Grrr. Stella. As soon as she was out of mourning, I was giving her the what for. For years, I had Quinn convinced I really was allergic to Tristan. It was kind of true. I felt itchy and I often couldn’t breathe around him. That fib worked until she was around nine. After that, I just told her I didn’t like him. Which was more than true.

I let out a deep breath, placed my hands on her cheeks, and smushed them, wishing I could make up some other ridiculous response. “Quinny, that was a long time ago.” I kissed her forehead. “I need to go to work. I love you. Text me if you need anything. I’ll see you tonight.” I stood before she asked me any more uncomfortable questions.

“Aunt Cal, I want to have an old-fashioned Christmas this year. The kind you always talked about having when you were growing up, with a real tree and homemade ornaments, sledding, making cookies, and roasting marshmallows in the fireplace.”

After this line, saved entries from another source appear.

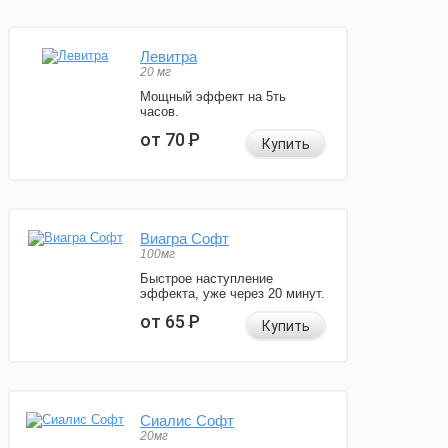
Левитра
20 мг
Мощный эффект на 5ть
часов.
от 70
Р
Купить
Виагра Софт
100мг
Быстрое наступление
эффекта, уже через 20 минут.
от 65
Р
Купить
Сиалис Софт
20мг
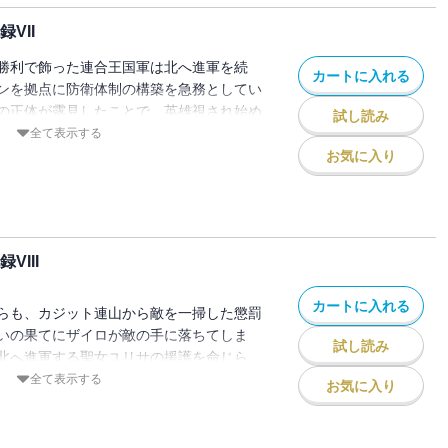
も知らぬ誰かのため、自己を犠牲にする行
VII
勝利で飾った連合王国軍は北へ進軍を続
カートに入れる
ンを拠点に防衛体制の構築を急務としてい
の正体が露見したことで、英雄視され始め
試し読み
評判は再び地に落ちてしまう。 タツヤと
全て表示する
揮官であるベネティムも不在の状況下で敵
お気に入り
たザイロたちの前に、異形《フェアリー》
る。 彼らはフォルバーツ軍と名乗り、ザ
の領主だと告げてきて・・・・・・!?「聖
のお話を伺ってもよろしいでしょうか？」
III
かつての栄光。第五聖騎士団の仲間たちと
 失われたのは果たして、記憶か、誇り
カートに入れる
らも、カジット連山から敵を一掃した懲罰
いの果てにザイロが敵の手に落ちてしま
試し読み
北へ進軍する聖女ユリサの援護を命じら
指揮を執ることになったパトーシェは、戦
全て表示する
お気に入り
事態に対処しきれず敗走を余儀なくされ
魔王現象エンプーサによって監視されつつ
して過ごしていたのだが・・・・・・。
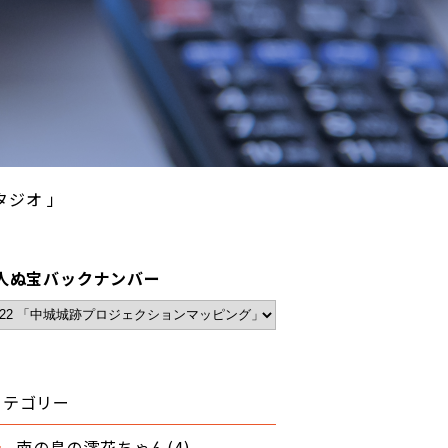
タジオ 」
人ぬ宝バックナンバー
カテゴリー
南の島の澪花ちゃん(4)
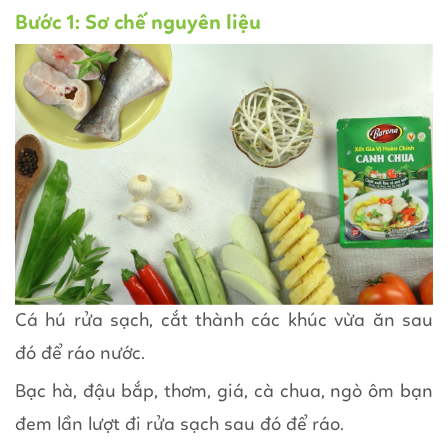
Bước 1: Sơ chế nguyên liệu
Cá hú rửa sạch, cắt thành các khúc vừa ăn sau
đó để ráo nước.
Bạc hà, đậu bắp, thơm, giá, cà chua, ngò ôm bạn
đem lần lượt đi rửa sạch sau đó để ráo.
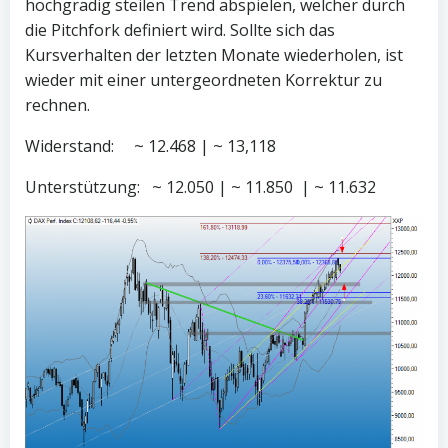
hochgradig steilen Trend abspielen, welcher durch
die Pitchfork definiert wird. Sollte sich das
Kursverhalten der letzten Monate wiederholen, ist
wieder mit einer untergeordneten Korrektur zu
rechnen.
Widerstand: ~ 12.468 | ~ 13,118
Unterstützung: ~ 12.050 | ~ 11.850 | ~ 11.632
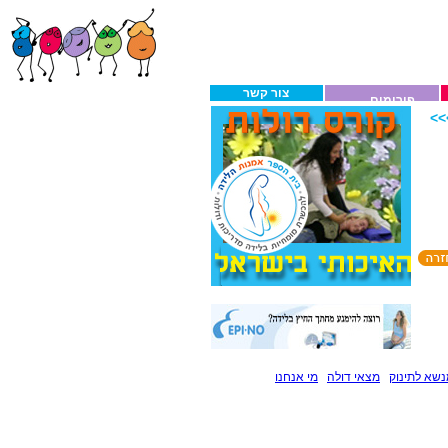
צור קשר
פורומים
>
שא לתינוק
מצאי דולה
מי אנחנו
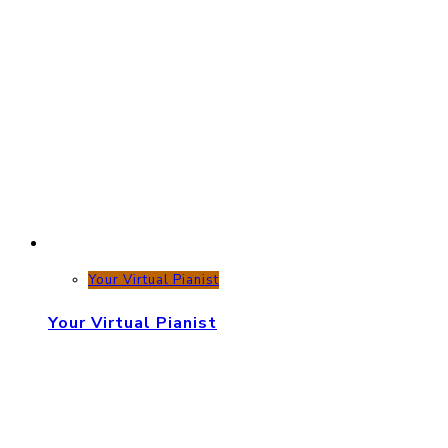
Your Virtual Pianist
Your Virtual Pianist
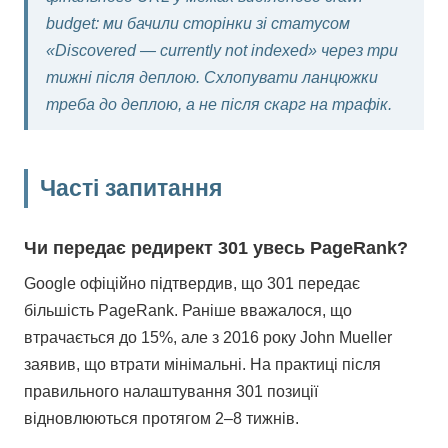
budget: ми бачили сторінки зі статусом
«Discovered — currently not indexed» через три
тижні після деплою. Схлопувати ланцюжки
треба до деплою, а не після скарг на трафік.
Часті запитання
Чи передає редирект 301 увесь PageRank?
Google офіційно підтвердив, що 301 передає
більшість PageRank. Раніше вважалося, що
втрачається до 15%, але з 2016 року John Mueller
заявив, що втрати мінімальні. На практиці після
правильного налаштування 301 позиції
відновлюються протягом 2–8 тижнів.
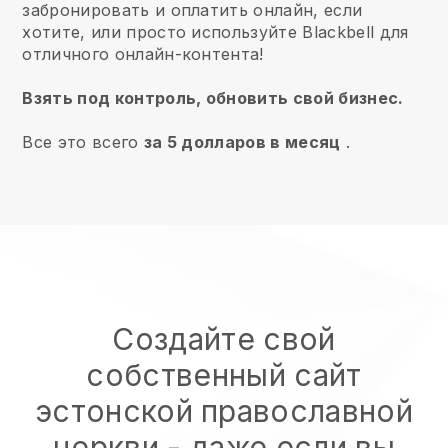
забронировать и оплатить онлайн, если
хотите, или просто используйте Blackbell для
отличного онлайн-контента!
Взять под контроль, обновить свой бизнес.
Все это всего
за 5 долларов в месяц
.
Создайте свой
собственный сайт
эстонской православной
церкви
- даже если вы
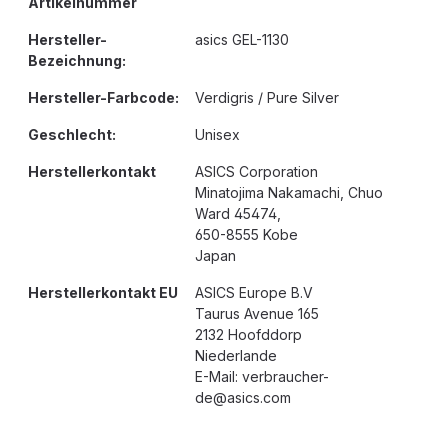
Artikelnummer
Hersteller-
asics GEL-1130
Bezeichnung:
Hersteller-Farbcode:
Verdigris / Pure Silver
Geschlecht:
Unisex
Herstellerkontakt
ASICS Corporation
Minatojima Nakamachi, Chuo
Ward 45474,
650-8555 Kobe
Japan
Herstellerkontakt EU
ASICS Europe B.V
Taurus Avenue 165
2132 Hoofddorp
Niederlande
E-Mail: verbraucher-
de@asics.com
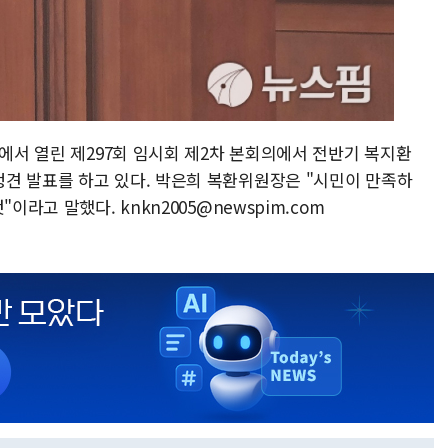
회에서 열린 제297회 임시회 제2차 본회의에서 전반기 복지환
견 발표를 하고 있다. 박은희 복환위원장은 "시민이 만족하
이라고 말했다. knkn2005@newspim.com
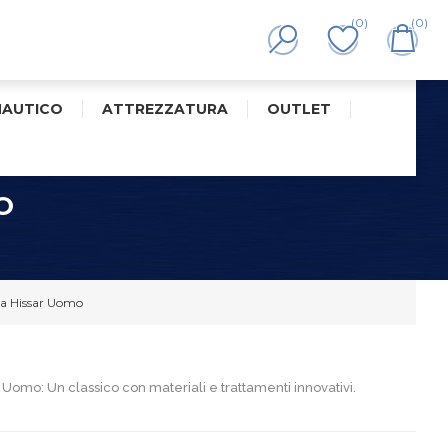
(0)
(0)
NAUTICO
ATTREZZATURA
OUTLET
O
a Hissar Uomo
omo: Un classico con materiali e trattamenti innovativi.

Her request surprised me. I wasn’t sure if she or Stella would want to celebrate Christmas this year. Not that they ever had real holly jolly affairs in their home, as far as I could tell. I was pretty sure that last year Jonathon just handed Quinn his credit card and told her to get anything she wanted.

Honestly, I could do with a good old-fashioned Christmas. It had been a long time. Medical school and residency had kind of put a damper on the holidays. “Okay, honey. Whatever you want. I’ll make it happen.”

“Whatever I want?” she asked innocently.

“Of course.”

An evil glint appeared in her eyes.

I recognized it because it was the same glint I had when I was hatching some kind of crusade. “What do you want?” I asked, suspicious.

“To be happy,” her voice cracked.

Oh. She pierced my heart with that one. “I promise with everything that I am, you’ll be happy.” I leaned down to kiss her head. “Tonight, we will plan the most epic Christmas. One that will make your grandma Vera proud.” My mom always loved this time of year. We never had expensive gifts. Usually, just a new book and a new outfit. But it wasn’t about the gifts. It was all about love. Maybe this is just what Quinn needed to start the healing process.

Quinn gave me the first genuine smile I’d seen from her in a long time.

“I’m off to save lives now.” I grabbed my backpack off the stately blue chair in the guest room. The place looked like a presidential suite, an upholstered bed with luxurious sheets and a claw-foot tub in the bathroom included. I really needed to get a place of my own, but it was hard to find a rental that didn’t cost as much as my student loans every month. Besides, Quinn needed me here, at least through the holidays. I could put up with stuffy luxury for another month or so.

I was heading for the door when Quinn threw a zinger at me. “I’ll invite Uncle Tristan tonight to help us plan.”